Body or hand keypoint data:
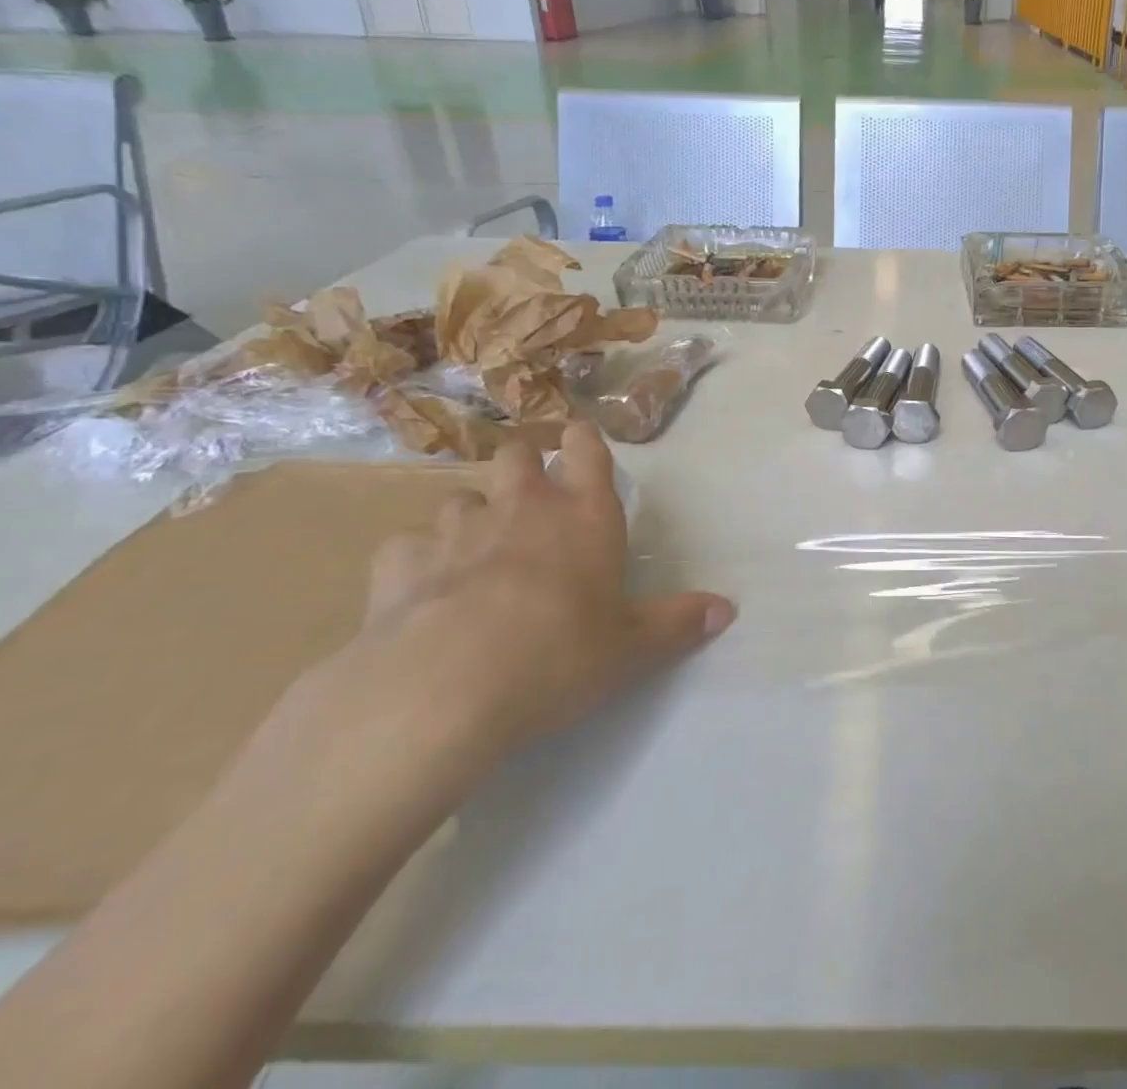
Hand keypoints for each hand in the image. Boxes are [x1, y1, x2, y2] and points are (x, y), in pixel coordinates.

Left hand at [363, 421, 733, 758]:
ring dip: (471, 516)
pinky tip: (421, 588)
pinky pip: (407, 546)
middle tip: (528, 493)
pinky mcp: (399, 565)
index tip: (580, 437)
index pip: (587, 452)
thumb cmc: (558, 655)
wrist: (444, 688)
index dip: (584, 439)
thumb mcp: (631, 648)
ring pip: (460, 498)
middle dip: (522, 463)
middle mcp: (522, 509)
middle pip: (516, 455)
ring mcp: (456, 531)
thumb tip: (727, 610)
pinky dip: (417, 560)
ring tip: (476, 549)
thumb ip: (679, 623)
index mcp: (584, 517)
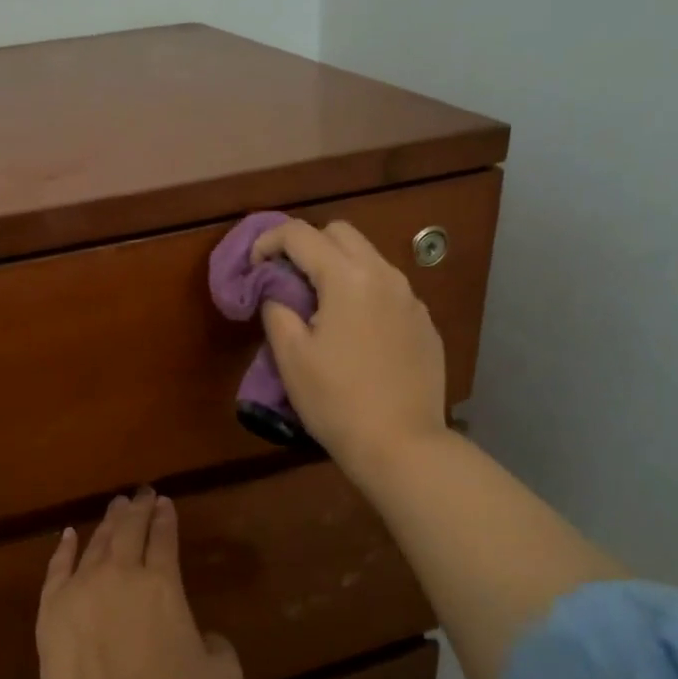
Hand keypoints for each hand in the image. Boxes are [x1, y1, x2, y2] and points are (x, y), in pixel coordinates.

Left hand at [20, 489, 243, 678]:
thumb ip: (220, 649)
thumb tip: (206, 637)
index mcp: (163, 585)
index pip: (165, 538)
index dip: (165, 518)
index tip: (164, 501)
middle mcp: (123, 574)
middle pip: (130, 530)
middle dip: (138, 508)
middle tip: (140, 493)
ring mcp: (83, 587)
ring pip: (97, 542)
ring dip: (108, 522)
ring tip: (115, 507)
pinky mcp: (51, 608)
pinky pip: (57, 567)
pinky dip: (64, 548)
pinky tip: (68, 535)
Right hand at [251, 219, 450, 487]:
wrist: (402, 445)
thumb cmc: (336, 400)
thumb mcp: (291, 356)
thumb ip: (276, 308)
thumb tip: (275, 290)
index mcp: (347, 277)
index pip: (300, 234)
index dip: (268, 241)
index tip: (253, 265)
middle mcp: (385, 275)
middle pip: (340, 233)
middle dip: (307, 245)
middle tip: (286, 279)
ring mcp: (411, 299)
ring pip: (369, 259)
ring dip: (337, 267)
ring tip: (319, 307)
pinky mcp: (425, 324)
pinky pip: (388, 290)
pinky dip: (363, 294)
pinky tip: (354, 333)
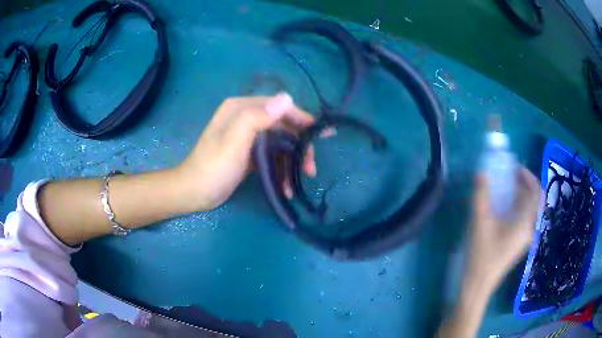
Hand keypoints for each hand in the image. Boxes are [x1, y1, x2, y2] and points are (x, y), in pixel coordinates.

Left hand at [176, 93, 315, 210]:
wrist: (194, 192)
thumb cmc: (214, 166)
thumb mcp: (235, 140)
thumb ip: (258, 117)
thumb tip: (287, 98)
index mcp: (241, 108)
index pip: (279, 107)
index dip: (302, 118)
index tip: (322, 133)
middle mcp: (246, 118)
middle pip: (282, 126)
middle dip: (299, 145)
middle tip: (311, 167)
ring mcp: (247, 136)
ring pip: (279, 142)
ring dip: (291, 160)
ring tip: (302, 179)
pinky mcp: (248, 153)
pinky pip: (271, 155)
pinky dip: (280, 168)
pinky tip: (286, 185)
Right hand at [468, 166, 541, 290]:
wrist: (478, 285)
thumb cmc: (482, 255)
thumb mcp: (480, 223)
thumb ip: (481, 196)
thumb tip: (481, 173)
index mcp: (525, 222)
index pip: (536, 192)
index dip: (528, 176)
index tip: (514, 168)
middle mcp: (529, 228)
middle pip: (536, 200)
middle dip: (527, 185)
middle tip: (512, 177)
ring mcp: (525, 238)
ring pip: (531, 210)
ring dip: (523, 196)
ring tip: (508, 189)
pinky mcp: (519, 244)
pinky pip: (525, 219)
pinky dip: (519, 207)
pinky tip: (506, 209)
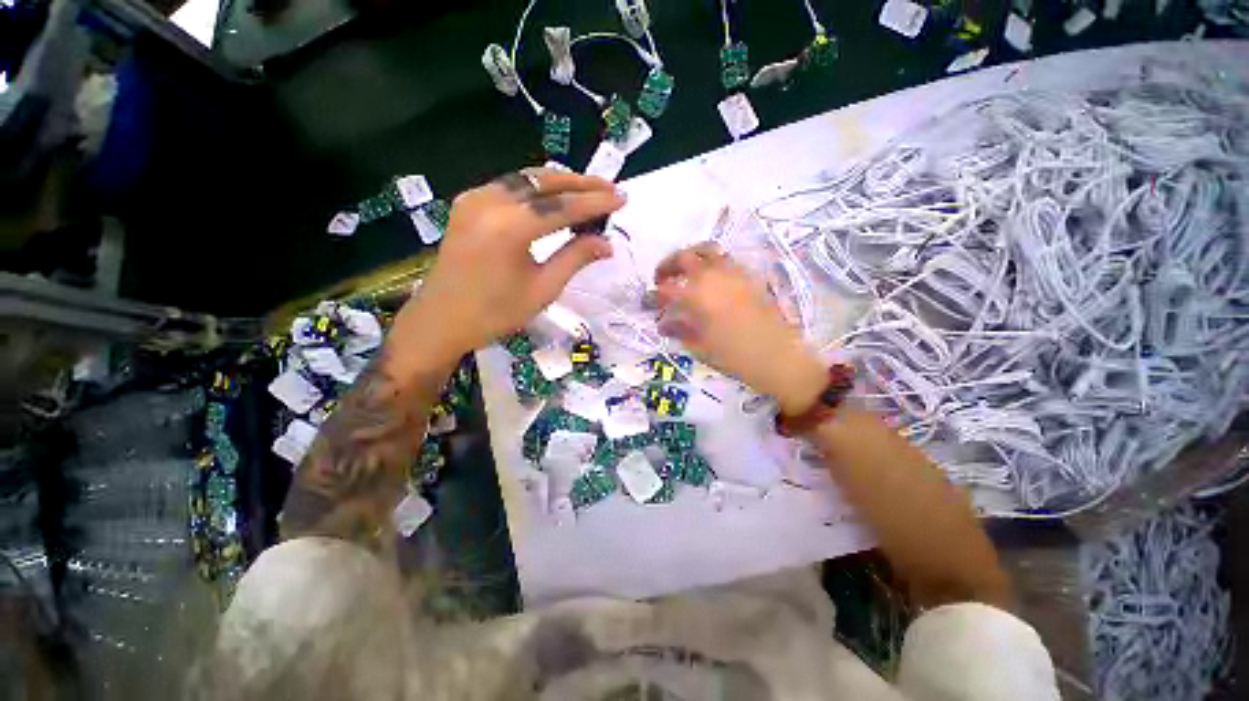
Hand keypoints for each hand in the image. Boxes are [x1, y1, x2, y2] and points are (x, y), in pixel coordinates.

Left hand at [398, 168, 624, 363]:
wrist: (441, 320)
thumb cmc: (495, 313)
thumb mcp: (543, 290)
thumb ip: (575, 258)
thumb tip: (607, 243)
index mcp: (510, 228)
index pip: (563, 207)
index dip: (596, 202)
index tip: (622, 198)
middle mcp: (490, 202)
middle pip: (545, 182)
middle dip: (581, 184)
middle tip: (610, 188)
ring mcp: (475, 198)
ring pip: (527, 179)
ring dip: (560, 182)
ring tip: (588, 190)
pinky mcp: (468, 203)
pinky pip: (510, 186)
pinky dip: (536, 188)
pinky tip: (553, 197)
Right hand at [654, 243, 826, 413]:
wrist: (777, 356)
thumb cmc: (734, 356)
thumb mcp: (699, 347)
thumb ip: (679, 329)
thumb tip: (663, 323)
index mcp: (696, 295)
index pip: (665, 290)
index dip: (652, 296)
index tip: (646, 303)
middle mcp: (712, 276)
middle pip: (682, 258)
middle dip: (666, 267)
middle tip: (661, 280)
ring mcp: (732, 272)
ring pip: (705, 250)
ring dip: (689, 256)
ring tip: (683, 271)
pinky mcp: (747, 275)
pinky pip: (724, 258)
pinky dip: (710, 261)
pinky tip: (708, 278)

HOW TO COMPLETE THIS TASK: Above are the records; please give again, exactly and in full, only the lines that run from the line with "thumb mcp: (291, 356)" through the line with "ring dip: (523, 196)", with no pictures.

YOUR SOLUTION:
thumb mcp: (291, 356)
thumb ip: (276, 308)
thumb tip: (275, 290)
index mcp: (347, 277)
index pip: (300, 234)
index dip: (268, 241)
index tip: (253, 265)
middle mcp: (385, 275)
middle pip: (340, 233)
middle dip: (307, 245)
middle tip: (286, 279)
ring mcp: (411, 299)
ring pip: (369, 259)
ring dip: (337, 267)
ring tip: (319, 307)
pinky mcp: (425, 324)
pinky pip: (388, 290)
pinky dip: (363, 294)
pinky tip: (354, 333)
Hand keypoints for each hand in the image. Boxes are [x1, y1, x2, y2] and points are (x, y), in pixel coordinates.

Left hand at [176, 93, 315, 210]:
wrist: (194, 192)
thumb cmc: (214, 166)
thumb mcp: (235, 140)
thumb ip: (258, 117)
thumb tip: (287, 98)
index mcp: (241, 108)
index pip: (279, 107)
index dip: (302, 118)
index tip: (322, 133)
middle mcp: (246, 118)
middle pip: (282, 126)
middle dip: (299, 145)
middle tip: (311, 167)
ring mcp: (247, 136)
ring pip: (279, 142)
ring dip: (291, 160)
ring tip: (302, 179)
pinky mcp: (248, 153)
pinky pip: (271, 155)
pinky dip: (280, 168)
pinky tip: (286, 185)
Right hand at [468, 166, 541, 290]:
wrist: (478, 285)
thumb cmc: (482, 255)
thumb mcp: (480, 223)
thumb ip: (481, 196)
thumb tip: (481, 173)
index mcp: (525, 222)
index pip: (536, 192)
index dip: (528, 176)
index tip: (514, 168)
middle mcp: (529, 228)
middle pip: (536, 200)
middle dip: (527, 185)
middle tip: (512, 177)
ring mcp: (525, 238)
ring pip: (531, 210)
ring dip: (523, 196)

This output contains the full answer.